Further, it is possible to transform [Eqn. 1] and [Eqn. 2] respectively into [Eqn. 3] and [Eqn. 4] because d×Δn is almost constant in order to maintain the optical characteristics.τoff∝γ1/(K22×Δn2)  [Eqn. 3]Vth∝L×Δn×√{square root over ((K22/Δε))}  [Eqn. 4]
As can be seen from these equations, the response time τoff becomes shorter as the viscosity of the liquid crystal γ1 becomes lower, and the driving voltage becomes lower as the dielectric anisotropy Δε becomes larger. However, in the case of most liquid crystal materials, there is an almost proportional relationship between the viscosity and the dielectric anisotropy Δε, that is, there is a trend that the viscosity is lower in liquid crystals with smaller Δε and the viscosity becomes higher as Δε becomes larger. This is because there is a trend that the dipole moments of high polar liquid crystal molecules which make Δε of mixtures large are large, and the intermolecular interaction between molecules is large in materials with large dipole moment, and consequently, the viscosity of the entire liquid crystal becomes large. Therefore, in the in-plane switching mode of display, there is a trade-off between the high-speed response characteristics of liquid crystals and low driving voltage. In other words, if a large amount of low polarity component with Δε≦1 and relatively low viscosity, that is, a so called neutral component, is added, although the viscosity gets reduced and a fast response can be achieved, the driving voltage also increases at the same time. Further, if a large amount of high polar component with large Δε is added, although the driving voltage can be reduced, the viscosity increases thereby making the response of the liquid crystal slower. Furthermore, not much has so far been proposed about the method of controlling the twist elastic constant K22 which is one additional parameter affecting the driving voltage and the response time.

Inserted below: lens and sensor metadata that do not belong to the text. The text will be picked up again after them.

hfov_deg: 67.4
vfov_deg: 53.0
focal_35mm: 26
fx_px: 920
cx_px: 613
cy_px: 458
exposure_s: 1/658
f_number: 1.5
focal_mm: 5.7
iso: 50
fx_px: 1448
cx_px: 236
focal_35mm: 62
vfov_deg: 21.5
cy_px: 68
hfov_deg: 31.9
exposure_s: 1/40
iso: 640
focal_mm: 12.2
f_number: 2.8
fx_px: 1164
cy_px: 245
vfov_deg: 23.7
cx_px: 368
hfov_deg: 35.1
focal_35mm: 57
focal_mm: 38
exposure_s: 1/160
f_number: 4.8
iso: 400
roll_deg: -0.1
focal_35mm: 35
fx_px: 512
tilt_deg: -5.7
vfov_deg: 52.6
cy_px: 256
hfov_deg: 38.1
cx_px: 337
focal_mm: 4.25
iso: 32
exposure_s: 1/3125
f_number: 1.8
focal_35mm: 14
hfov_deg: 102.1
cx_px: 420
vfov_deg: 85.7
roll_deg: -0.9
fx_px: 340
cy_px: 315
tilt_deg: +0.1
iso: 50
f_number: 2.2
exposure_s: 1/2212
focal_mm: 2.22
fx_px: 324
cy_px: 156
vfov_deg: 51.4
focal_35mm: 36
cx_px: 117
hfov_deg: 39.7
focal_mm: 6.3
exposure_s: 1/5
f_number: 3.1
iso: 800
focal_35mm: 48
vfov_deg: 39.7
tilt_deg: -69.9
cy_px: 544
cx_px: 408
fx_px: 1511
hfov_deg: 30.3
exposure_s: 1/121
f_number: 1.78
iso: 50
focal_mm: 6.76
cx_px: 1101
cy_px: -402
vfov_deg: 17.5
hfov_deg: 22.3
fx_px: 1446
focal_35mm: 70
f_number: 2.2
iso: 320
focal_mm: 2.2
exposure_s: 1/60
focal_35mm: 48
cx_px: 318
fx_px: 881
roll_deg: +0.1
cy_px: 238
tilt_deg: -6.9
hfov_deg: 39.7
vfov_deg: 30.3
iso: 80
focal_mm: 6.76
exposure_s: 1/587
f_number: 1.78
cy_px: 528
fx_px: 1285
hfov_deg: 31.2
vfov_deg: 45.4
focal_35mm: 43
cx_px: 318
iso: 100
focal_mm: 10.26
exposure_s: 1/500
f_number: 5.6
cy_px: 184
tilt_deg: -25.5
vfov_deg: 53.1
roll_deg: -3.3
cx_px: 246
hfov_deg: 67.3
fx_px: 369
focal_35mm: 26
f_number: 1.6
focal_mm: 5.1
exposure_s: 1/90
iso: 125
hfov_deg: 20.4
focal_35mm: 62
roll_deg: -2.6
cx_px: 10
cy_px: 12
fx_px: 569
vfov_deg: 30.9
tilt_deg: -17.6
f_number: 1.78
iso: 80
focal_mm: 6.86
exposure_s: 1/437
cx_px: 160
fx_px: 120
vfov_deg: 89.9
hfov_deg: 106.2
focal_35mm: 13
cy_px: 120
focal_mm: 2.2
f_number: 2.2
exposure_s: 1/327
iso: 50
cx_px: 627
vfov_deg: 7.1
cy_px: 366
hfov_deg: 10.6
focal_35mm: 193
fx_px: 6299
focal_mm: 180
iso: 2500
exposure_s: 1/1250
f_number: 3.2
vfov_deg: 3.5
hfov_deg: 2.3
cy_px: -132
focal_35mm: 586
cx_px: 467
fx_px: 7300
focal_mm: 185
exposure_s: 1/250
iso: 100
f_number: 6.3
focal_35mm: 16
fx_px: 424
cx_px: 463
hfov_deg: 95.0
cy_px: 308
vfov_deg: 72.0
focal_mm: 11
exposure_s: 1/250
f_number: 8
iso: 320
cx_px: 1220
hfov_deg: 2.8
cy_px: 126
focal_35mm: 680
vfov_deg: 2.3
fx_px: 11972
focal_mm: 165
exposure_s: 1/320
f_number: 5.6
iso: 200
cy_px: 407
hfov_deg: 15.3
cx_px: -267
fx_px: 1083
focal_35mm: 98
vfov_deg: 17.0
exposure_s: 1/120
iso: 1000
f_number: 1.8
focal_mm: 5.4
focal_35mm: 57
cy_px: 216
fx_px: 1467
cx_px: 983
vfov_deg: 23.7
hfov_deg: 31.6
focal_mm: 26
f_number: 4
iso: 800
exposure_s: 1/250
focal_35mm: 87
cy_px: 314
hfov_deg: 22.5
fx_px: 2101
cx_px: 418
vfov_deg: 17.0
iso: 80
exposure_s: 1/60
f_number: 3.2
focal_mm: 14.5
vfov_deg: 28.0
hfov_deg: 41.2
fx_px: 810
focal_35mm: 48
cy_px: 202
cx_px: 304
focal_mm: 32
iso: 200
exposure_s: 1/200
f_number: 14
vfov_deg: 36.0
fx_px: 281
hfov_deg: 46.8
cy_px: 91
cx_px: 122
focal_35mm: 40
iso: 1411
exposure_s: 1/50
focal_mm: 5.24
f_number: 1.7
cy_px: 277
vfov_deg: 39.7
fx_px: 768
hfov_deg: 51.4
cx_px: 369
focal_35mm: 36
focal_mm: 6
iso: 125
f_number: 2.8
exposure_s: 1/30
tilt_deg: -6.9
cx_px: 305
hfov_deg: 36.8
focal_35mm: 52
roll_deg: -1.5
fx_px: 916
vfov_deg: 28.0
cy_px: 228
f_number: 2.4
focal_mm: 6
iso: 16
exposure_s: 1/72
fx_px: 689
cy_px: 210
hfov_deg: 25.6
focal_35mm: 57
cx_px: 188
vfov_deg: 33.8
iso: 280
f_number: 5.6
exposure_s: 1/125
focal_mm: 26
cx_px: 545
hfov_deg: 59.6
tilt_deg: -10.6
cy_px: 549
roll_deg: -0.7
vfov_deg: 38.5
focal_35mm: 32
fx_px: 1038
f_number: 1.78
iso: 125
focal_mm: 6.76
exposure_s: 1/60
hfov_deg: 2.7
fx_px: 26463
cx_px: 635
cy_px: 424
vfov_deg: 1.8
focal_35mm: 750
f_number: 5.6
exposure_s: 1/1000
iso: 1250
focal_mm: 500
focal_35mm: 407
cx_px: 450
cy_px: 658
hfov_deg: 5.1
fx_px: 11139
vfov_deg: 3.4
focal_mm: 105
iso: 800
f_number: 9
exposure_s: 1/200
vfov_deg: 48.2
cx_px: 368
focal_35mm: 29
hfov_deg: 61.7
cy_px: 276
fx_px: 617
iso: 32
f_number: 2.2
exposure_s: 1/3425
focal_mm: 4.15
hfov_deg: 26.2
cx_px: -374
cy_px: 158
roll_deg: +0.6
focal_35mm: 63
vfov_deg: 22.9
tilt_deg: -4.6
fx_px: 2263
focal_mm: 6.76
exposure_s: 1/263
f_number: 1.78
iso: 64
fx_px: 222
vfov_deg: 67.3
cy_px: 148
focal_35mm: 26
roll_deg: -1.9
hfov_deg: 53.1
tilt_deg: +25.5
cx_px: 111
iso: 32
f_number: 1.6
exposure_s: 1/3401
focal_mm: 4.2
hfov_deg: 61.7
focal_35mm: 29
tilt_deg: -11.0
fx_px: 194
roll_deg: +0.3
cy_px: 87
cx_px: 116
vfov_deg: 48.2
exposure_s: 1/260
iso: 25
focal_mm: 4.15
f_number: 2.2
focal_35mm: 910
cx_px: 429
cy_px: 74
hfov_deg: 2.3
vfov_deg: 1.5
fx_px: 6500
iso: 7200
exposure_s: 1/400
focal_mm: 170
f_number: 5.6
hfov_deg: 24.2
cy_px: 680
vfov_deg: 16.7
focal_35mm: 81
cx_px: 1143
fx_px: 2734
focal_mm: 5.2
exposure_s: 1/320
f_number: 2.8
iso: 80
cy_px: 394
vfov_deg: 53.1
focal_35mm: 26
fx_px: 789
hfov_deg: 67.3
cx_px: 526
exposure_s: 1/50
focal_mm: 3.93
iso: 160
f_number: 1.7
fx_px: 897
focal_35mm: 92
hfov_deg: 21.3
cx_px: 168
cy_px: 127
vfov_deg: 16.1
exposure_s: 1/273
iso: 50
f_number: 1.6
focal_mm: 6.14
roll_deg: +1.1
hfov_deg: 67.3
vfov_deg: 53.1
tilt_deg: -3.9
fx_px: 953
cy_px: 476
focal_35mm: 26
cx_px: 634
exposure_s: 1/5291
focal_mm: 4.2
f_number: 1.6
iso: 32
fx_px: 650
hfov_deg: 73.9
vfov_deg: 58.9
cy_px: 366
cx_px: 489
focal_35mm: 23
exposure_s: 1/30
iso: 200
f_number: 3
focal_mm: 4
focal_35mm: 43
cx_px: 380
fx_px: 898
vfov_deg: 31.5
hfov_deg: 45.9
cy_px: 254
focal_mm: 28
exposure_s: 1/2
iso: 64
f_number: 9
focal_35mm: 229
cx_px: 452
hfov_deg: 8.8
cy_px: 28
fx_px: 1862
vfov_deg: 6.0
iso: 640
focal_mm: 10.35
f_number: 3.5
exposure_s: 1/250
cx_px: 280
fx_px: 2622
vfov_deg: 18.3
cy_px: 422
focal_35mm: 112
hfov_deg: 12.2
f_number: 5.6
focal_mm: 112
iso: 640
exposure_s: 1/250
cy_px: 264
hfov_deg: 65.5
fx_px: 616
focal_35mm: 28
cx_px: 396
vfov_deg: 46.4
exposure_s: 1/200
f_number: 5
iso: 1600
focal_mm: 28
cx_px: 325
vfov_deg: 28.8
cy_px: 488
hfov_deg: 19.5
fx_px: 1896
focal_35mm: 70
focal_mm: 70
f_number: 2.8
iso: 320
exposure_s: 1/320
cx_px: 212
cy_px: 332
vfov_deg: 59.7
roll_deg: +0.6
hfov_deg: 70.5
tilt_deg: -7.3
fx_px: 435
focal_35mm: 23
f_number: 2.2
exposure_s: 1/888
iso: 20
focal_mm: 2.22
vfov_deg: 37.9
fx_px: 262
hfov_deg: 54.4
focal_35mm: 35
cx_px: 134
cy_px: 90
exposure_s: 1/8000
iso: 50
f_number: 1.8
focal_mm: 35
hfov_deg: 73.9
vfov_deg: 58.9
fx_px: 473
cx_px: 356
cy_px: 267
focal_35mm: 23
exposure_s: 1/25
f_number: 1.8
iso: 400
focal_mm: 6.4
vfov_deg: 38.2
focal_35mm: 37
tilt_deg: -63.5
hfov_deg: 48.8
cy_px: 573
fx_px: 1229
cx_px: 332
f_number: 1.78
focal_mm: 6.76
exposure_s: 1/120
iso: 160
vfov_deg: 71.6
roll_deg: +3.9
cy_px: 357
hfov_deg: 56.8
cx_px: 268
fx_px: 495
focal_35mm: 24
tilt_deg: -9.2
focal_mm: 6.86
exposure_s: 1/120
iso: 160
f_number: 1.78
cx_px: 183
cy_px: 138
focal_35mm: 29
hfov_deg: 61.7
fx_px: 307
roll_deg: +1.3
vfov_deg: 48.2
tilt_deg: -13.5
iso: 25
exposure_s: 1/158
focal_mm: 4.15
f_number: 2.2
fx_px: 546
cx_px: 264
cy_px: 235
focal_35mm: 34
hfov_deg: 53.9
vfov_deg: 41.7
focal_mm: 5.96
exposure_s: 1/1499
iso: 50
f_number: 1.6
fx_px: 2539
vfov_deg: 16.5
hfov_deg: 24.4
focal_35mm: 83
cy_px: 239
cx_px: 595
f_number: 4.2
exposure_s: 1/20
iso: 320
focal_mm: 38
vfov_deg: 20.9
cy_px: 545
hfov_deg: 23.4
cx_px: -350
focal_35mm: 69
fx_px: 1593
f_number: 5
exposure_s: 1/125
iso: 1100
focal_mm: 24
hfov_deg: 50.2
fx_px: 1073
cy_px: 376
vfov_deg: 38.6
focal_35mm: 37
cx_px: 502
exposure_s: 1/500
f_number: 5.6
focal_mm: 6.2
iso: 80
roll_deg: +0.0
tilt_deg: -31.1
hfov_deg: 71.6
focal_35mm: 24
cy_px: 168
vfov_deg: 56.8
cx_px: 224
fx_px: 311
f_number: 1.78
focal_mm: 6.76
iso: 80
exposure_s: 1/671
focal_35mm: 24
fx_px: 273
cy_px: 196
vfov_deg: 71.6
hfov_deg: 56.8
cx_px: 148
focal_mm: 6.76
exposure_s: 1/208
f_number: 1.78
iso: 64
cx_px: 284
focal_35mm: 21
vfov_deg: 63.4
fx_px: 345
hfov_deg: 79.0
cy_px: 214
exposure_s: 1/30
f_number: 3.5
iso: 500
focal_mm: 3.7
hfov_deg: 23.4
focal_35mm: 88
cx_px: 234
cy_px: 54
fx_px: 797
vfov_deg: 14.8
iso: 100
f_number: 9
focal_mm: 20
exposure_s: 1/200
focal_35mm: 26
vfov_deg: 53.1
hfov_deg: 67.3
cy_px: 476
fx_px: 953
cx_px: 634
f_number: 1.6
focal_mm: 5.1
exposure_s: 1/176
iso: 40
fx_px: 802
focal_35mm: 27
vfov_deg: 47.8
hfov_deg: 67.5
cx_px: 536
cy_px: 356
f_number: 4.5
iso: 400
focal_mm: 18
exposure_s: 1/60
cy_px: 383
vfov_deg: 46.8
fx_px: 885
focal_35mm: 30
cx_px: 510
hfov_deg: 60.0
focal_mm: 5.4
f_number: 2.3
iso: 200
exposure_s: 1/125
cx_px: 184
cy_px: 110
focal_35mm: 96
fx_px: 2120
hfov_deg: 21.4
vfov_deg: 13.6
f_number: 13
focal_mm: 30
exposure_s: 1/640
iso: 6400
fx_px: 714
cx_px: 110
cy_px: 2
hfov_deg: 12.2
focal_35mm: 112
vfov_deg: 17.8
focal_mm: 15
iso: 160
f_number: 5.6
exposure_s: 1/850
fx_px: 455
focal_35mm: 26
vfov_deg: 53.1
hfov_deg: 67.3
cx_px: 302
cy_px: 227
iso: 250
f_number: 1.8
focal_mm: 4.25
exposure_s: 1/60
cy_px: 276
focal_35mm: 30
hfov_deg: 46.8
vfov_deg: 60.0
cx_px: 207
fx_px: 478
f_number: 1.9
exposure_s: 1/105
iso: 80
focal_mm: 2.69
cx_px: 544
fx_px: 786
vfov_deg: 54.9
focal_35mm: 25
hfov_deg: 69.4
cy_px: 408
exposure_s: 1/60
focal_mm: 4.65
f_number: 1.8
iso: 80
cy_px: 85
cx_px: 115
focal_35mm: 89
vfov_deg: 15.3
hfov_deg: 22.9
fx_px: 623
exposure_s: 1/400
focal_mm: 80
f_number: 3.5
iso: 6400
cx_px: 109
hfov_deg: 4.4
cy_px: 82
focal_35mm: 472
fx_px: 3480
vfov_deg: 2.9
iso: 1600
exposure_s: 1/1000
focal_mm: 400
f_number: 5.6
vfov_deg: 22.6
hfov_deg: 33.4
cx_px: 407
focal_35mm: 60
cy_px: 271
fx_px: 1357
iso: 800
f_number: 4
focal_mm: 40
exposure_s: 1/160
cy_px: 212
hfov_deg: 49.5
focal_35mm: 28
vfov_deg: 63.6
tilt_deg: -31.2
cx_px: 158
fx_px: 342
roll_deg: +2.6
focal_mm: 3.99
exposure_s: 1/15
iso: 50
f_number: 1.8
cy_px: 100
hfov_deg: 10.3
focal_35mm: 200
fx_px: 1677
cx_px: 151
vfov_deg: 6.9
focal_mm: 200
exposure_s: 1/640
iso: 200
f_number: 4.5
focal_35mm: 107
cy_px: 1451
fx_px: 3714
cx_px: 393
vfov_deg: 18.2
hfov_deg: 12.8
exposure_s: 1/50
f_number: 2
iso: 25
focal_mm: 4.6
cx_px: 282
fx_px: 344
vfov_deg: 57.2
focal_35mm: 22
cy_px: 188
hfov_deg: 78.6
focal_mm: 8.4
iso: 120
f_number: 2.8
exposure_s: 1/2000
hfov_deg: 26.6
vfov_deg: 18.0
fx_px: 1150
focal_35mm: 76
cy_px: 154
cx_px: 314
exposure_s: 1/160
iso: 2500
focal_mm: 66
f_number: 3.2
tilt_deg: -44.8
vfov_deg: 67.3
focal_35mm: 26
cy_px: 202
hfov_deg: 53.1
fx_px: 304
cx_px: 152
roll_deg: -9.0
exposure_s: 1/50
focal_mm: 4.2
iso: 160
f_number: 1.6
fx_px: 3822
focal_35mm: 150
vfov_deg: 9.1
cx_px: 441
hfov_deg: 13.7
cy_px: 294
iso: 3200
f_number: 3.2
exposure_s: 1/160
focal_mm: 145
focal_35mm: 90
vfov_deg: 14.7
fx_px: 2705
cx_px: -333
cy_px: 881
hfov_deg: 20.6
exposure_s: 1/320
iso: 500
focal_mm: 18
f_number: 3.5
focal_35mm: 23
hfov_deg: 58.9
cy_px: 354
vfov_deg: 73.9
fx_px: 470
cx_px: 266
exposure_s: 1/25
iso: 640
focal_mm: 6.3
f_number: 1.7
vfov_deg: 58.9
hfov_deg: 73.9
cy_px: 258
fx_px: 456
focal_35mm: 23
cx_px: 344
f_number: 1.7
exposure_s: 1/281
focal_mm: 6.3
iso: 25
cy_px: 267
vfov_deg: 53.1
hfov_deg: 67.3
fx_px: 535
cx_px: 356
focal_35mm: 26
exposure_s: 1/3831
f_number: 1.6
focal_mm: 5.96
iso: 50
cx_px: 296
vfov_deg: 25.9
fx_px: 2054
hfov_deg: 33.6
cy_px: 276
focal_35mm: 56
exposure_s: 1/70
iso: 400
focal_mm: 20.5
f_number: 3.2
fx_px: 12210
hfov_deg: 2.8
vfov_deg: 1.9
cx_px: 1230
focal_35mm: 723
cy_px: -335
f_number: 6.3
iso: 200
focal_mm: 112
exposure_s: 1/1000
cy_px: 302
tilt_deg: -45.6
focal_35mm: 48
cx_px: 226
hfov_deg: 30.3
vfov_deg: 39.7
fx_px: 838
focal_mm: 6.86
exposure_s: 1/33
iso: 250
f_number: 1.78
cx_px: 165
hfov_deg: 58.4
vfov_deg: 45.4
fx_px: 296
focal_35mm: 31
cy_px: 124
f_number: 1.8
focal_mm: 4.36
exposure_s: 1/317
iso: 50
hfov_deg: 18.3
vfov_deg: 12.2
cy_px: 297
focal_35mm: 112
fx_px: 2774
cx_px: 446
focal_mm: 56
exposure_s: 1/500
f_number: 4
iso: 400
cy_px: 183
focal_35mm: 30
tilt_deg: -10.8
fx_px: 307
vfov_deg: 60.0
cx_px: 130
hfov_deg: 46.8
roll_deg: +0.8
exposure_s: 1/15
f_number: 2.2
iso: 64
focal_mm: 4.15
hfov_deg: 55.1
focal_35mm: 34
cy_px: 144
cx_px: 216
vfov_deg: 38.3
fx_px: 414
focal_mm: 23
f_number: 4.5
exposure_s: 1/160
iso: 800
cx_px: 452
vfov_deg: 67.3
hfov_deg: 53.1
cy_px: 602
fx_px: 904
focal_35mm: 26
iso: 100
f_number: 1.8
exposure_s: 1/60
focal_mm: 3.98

On the other hand, in order to achieve high contrast, a number of technologies have been developed for placing the spacers to keep the spacing between the pair of substrates constant in a non-displaying region of the display device. For example, such methods have been proposed as described in Japanese Unexamined Patent Publication No. Hei 10-170928, Japanese Unexamined Patent Publication No. Hei 9-61828, Japanese Unexamined Patent Publication No. Hei 6-250194, Japanese Unexamined Patent Publication No. Hei 5-53121, Japanese Unexamined Patent Publication No. Hei 5-173147, Japanese Unexamined Patent Publication No. Hei 8-160433, Japanese Unexamined Patent Publication No. Hei 8-292426, and Japanese Unexamined Patent Publication No. Hei 7-325298, etc.